MINNEAPOLIS — Dight Avenue is a quiet city street that stretches for 10 blocks along the city's south side, running parallel to Hiawatha Avenue. Soon, the name "Dight" will be replaced with "Cheatham" in honor of the city's first Black firefighter, John Cheatham.
Cheatham was born into slavery in the state of Missouri in 1855 and came to Minnesota at the age of 8 after Abraham Lincoln signed the Emancipation Proclamation. In 1888, at the age of 33, he became a member of the Minneapolis Fire Department.
"As an adult, he worked as a laborer, as many people do. But eventually he was hired as pipeman with the fire department," Joseph Waters, a retired Maplewood firefighter and firefighting historian, told KARE 11.
"We're always honoring athletes and members of the clergy. I think it's great that we're honoring an ordinary guy who carried his lunch to work every day and just did the job to support his family."
Cheatham was promoted to lieutenant about five years into his tenure, and then promoted to the rank of captain in 1899, according to Waters. Unfortunately, he was demoted back to pipeman a year later, apparently for refusing to comply with an order from a white firefighter who held the same rank.
"Rumor has it -- and we'll leave it at that - he showed up at a fire and was given an order from another captain, and he responded, 'I only take orders from the chief.' These days you might get a reprimand, but in those days it meant a demotion to pipeman or nozzleman."
Cheatham worked at several different fire stations across the growing metropolis, eventually landing at Station 24 at 45th and Hiawatha. It was built in 1907 as the city's first all-Black firehouse. Waters and others have been busy sifting through city records, finding the names of the African American firemen who worked in Station 24.
At first there was community resistance to the notion of an all-Black crew setting up shop in Station 24, but it also garnered community support. By that time the area along the railroad lines was starting to become integrated.
The area lacked its own fire station. And there was also the practical consideration that many white firefighters at the time made it clear they didn't want to share living quarters with Black men.
When Station 24 closed in 1941, it ushered in a new era of segregation in the Minneapolis Fire Department, which didn't end until a law suit forced integration of the agency in 1971.
"They had ways of making the civil service tests impossible for people to pass if they had already decided they didn't want to hire them," Waters explained.
Several groups, including the Minneapolis African-American Professional Firefighters Association, are trying to save the Station 24 building and preserve it as an important part of Twin Cities history.
The Minneapolis Heritage Preservation Commission on Dec. 14 approved City Council Member Andrew Johnson's application to designate Station 24 as a local historic landmark.
In January, the Minneapolis City Council voting to unanimously approve the historic title.
Any building designated as a local landmark can't be demolished or significantly altered without first being reviewed by the city's Community Planning & Economic Development department and the Heritage Preservation Commission.
Charles F. Dight
The current namesake for Dight Avenue was a city alderman, medical doctor, university professor and strong advocate of a movement that lost favor decades ago.
Dr. Charles F. Dight led the Minnesota Eugenics Society, part of a nationwide movement that advocated the notion of creating a utopian society by eliminating genetic traits deemed to be inferior or immoral.

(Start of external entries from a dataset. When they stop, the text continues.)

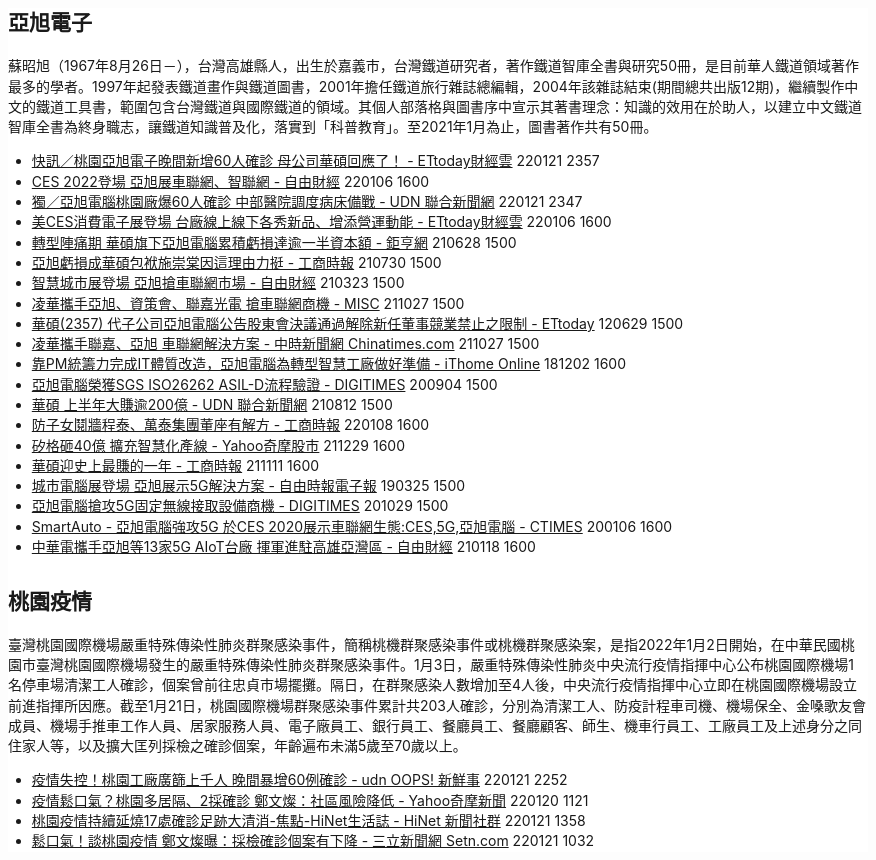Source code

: ## 亞旭電子

蘇昭旭（1967年8月26日－），台灣高雄縣人，出生於嘉義市，台灣鐵道研究者，著作鐵道智庫全書與研究50冊，是目前華人鐵道領域著作最多的學者。1997年起發表鐵道畫作與鐵道圖書，2001年擔任鐵道旅行雜誌總編輯，2004年該雜誌結束(期間總共出版12期)，繼續製作中文的鐵道工具書，範圍包含台灣鐵道與國際鐵道的領域。其個人部落格與圖書序中宣示其著書理念：知識的效用在於助人，以建立中文鐵道智庫全書為終身職志，讓鐵道知識普及化，落實到「科普教育」。至2021年1月為止，圖書著作共有50冊。
- [快訊／桃園亞旭電子晚間新增60人確診 母公司華碩回應了！ - ETtoday財經雲](https://finance.ettoday.net/news/2175092 "快訊／桃園亞旭電子晚間新增60人確診 母公司華碩回應了！ - ETtoday財經雲") 220121 2357
- [CES 2022登場 亞旭展車聯網、智聯網 - 自由財經](https://ec.ltn.com.tw/article/breakingnews/3792706 "CES 2022登場 亞旭展車聯網、智聯網 - 自由財經") 220106 1600
- [獨／亞旭電腦桃園廠爆60人確診 中部醫院調度病床備戰 - UDN 聯合新聞網](https://udn.com/news/story/120940/6051594?from=udn-ch1_breaknews-1-0-news "獨／亞旭電腦桃園廠爆60人確診 中部醫院調度病床備戰 - UDN 聯合新聞網") 220121 2347
- [美CES消費電子展登場 台廠線上線下各秀新品、增添營運動能 - ETtoday財經雲](https://finance.ettoday.net/news/2163343 "美CES消費電子展登場 台廠線上線下各秀新品、增添營運動能 - ETtoday財經雲") 220106 1600
- [轉型陣痛期 華碩旗下亞旭電腦累積虧損達逾一半資本額 - 鉅亨網](https://m.cnyes.com/news/id/4666465 "轉型陣痛期 華碩旗下亞旭電腦累積虧損達逾一半資本額 - 鉅亨網") 210628 1500
- [亞旭虧損成華碩包袱施崇棠因這理由力挺 - 工商時報](https://ctee.com.tw/news/tech/495738.html "亞旭虧損成華碩包袱施崇棠因這理由力挺 - 工商時報") 210730 1500
- [智慧城市展登場 亞旭搶車聯網市場 - 自由財經](https://ec.ltn.com.tw/article/breakingnews/3475955 "智慧城市展登場 亞旭搶車聯網市場 - 自由財經") 210323 1500
- [凌華攜手亞旭、資策會、聯嘉光電 搶車聯網商機 - MISC](https://udn.com/news/story/7241/5846446 "凌華攜手亞旭、資策會、聯嘉光電 搶車聯網商機 - MISC") 211027 1500
- [華碩(2357) 代子公司亞旭電腦公告股東會決議通過解除新任董事競業禁止之限制 - ETtoday](https://finance.ettoday.net/news/67878 "華碩(2357) 代子公司亞旭電腦公告股東會決議通過解除新任董事競業禁止之限制 - ETtoday") 120629 1500
- [凌華攜手聯嘉、亞旭 車聯網解決方案 - 中時新聞網 Chinatimes.com](https://www.chinatimes.com/realtimenews/20211027003131-260410 "凌華攜手聯嘉、亞旭 車聯網解決方案 - 中時新聞網 Chinatimes.com") 211027 1500
- [靠PM統籌力完成IT體質改造，亞旭電腦為轉型智慧工廠做好準備 - iThome Online](https://www.ithome.com.tw/people/127197 "靠PM統籌力完成IT體質改造，亞旭電腦為轉型智慧工廠做好準備 - iThome Online") 181202 1600
- [亞旭電腦榮獲SGS ISO26262 ASIL-D流程驗證 - DIGITIMES](https://www.digitimes.com.tw/tech/dt/n/shwnws.asp?cnlid=14&id=0000592221_VBN1YQA43L036I0FRM2BO "亞旭電腦榮獲SGS ISO26262 ASIL-D流程驗證 - DIGITIMES") 200904 1500
- [華碩 上半年大賺逾200億 - UDN 聯合新聞網](https://udn.com/news/story/7253/5667705 "華碩 上半年大賺逾200億 - UDN 聯合新聞網") 210812 1500
- [防子女鬩牆程泰、萬泰集團董座有解方 - 工商時報](https://ctee.com.tw/news/industry/577952.html "防子女鬩牆程泰、萬泰集團董座有解方 - 工商時報") 220108 1600
- [矽格砸40億 擴充智慧化產線 - Yahoo奇摩股市](https://tw.stock.yahoo.com/news/%E7%9F%BD%E6%A0%BC%E7%A0%B840%E5%84%84-%E6%93%B4%E5%85%85%E6%99%BA%E6%85%A7%E5%8C%96%E7%94%A2%E7%B7%9A-201000154.html "矽格砸40億 擴充智慧化產線 - Yahoo奇摩股市") 211229 1600
- [華碩迎史上最賺的一年 - 工商時報](https://ctee.com.tw/news/stocks/546418.html "華碩迎史上最賺的一年 - 工商時報") 211111 1600
- [城市電腦展登場 亞旭展示5G解決方案 - 自由時報電子報](https://ec.ltn.com.tw/article/breakingnews/2738598 "城市電腦展登場 亞旭展示5G解決方案 - 自由時報電子報") 190325 1500
- [亞旭電腦搶攻5G固定無線接取設備商機 - DIGITIMES](https://www.digitimes.com.tw/tech/dt/n/shwnws.asp?cnlid=13&id=0000596126_B3P22JUI1LEEU37P25E9D "亞旭電腦搶攻5G固定無線接取設備商機 - DIGITIMES") 201029 1500
- [SmartAuto - 亞旭電腦強攻5G 於CES 2020展示車聯網生態:CES,5G,亞旭電腦 - CTIMES](https://www.ctimes.com.tw/DispNews/tw/CES/5G/%E4%BA%9E%E6%97%AD%E9%9B%BB%E8%85%A6/20010610142W.shtml "SmartAuto - 亞旭電腦強攻5G 於CES 2020展示車聯網生態:CES,5G,亞旭電腦 - CTIMES") 200106 1600
- [中華電攜手亞旭等13家5G AIoT台廠 揮軍進駐高雄亞灣區 - 自由財經](https://ec.ltn.com.tw/article/breakingnews/3414445 "中華電攜手亞旭等13家5G AIoT台廠 揮軍進駐高雄亞灣區 - 自由財經") 210118 1600

## 桃園疫情

臺灣桃園國際機場嚴重特殊傳染性肺炎群聚感染事件，簡稱桃機群聚感染事件或桃機群聚感染案，是指2022年1月2日開始，在中華民國桃園市臺灣桃園國際機場發生的嚴重特殊傳染性肺炎群聚感染事件。1月3日，嚴重特殊傳染性肺炎中央流行疫情指揮中心公布桃園國際機場1名停車場清潔工人確診，個案曾前往忠貞市場擺攤。隔日，在群聚感染人數增加至4人後，中央流行疫情指揮中心立即在桃園國際機場設立前進指揮所因應。截至1月21日，桃園國際機場群聚感染事件累計共203人確診，分別為清潔工人、防疫計程車司機、機場保全、金嗓歌友會成員、機場手推車工作人員、居家服務人員、電子廠員工、銀行員工、餐廳員工、餐廳顧客、師生、機車行員工、工廠員工及上述身分之同住家人等，以及擴大匡列採檢之確診個案，年齡遍布未滿5歲至70歲以上。
- [疫情失控！桃園工廠廣篩上千人 晚間暴增60例確診 - udn OOPS! 新鮮事](https://udn.com/news/story/120940/6051435 "疫情失控！桃園工廠廣篩上千人 晚間暴增60例確診 - udn OOPS! 新鮮事") 220121 2252
- [疫情鬆口氣？桃園多居隔、2採確診 鄭文燦：社區風險降低 - Yahoo奇摩新聞](https://tw.news.yahoo.com/%E7%96%AB%E6%83%85%E9%AC%86%E5%8F%A3%E6%B0%A3-%E6%A1%83%E5%9C%92%E5%A4%9A%E5%B1%85%E9%9A%94-2%E6%8E%A1%E7%A2%BA%E8%A8%BA-%E9%84%AD%E6%96%87%E7%87%A6-%E7%A4%BE%E5%8D%80%E9%A2%A8%E9%9A%AA%E9%99%8D%E4%BD%8E-030400304.html "疫情鬆口氣？桃園多居隔、2採確診 鄭文燦：社區風險降低 - Yahoo奇摩新聞") 220120 1121
- [桃園疫情持續延燒17處確診足跡大清消-焦點-HiNet生活誌 - HiNet 新聞社群](https://times.hinet.net/news/23721889 "桃園疫情持續延燒17處確診足跡大清消-焦點-HiNet生活誌 - HiNet 新聞社群") 220121 1358
- [鬆口氣！談桃園疫情 鄭文燦曝：採檢確診個案有下降 - 三立新聞網 Setn.com](https://www.setn.com/News.aspx?NewsID=1060998 "鬆口氣！談桃園疫情 鄭文燦曝：採檢確診個案有下降 - 三立新聞網 Setn.com") 220121 1032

As recounted in an entry in the Minnesota Historical Society's Minnopedia, Dr. Dight and the Eugenics Society successfully convinced the state legislature to approved sterilization of "feeble-minded" persons at an institution in Faribault.
According to MNHS, the board that controlled and tracked the process recorded more than 2,000 sterilizations of patients, 70% of whom were women.
The MNHS collection on eugenics includes a letter Dight sent in 1933 to Adolph Hitler, thanking him for his efforts to "stamp out mental inferiority" through eugenics in Germany. The letter included a newspaper clipping of Dight's letter to the editor of the Minneapolis Journal, praising Hitler's efforts toward "social good and racial betterment."
Hitler replied to Dight with an invitation to a eugenics conference in Munich.